Source records ▸

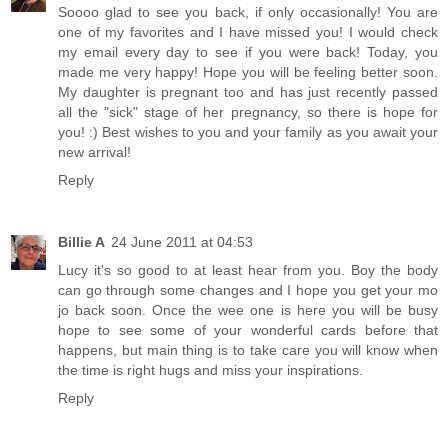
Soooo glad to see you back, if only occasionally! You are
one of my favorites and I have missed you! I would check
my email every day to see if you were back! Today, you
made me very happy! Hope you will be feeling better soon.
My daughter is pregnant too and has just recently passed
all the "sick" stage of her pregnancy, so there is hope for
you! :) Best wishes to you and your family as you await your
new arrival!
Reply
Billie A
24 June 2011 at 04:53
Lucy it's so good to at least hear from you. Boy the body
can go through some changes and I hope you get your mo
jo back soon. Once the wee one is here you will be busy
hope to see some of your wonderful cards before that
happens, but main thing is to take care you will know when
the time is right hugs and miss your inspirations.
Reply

What you need to do ▸ Find each line in the listing above that contains the word "soon", and copy those lines out in full.

Task result ▸
made me very happy! Hope you will be feeling better soon.
jo back soon. Once the wee one is here you will be busy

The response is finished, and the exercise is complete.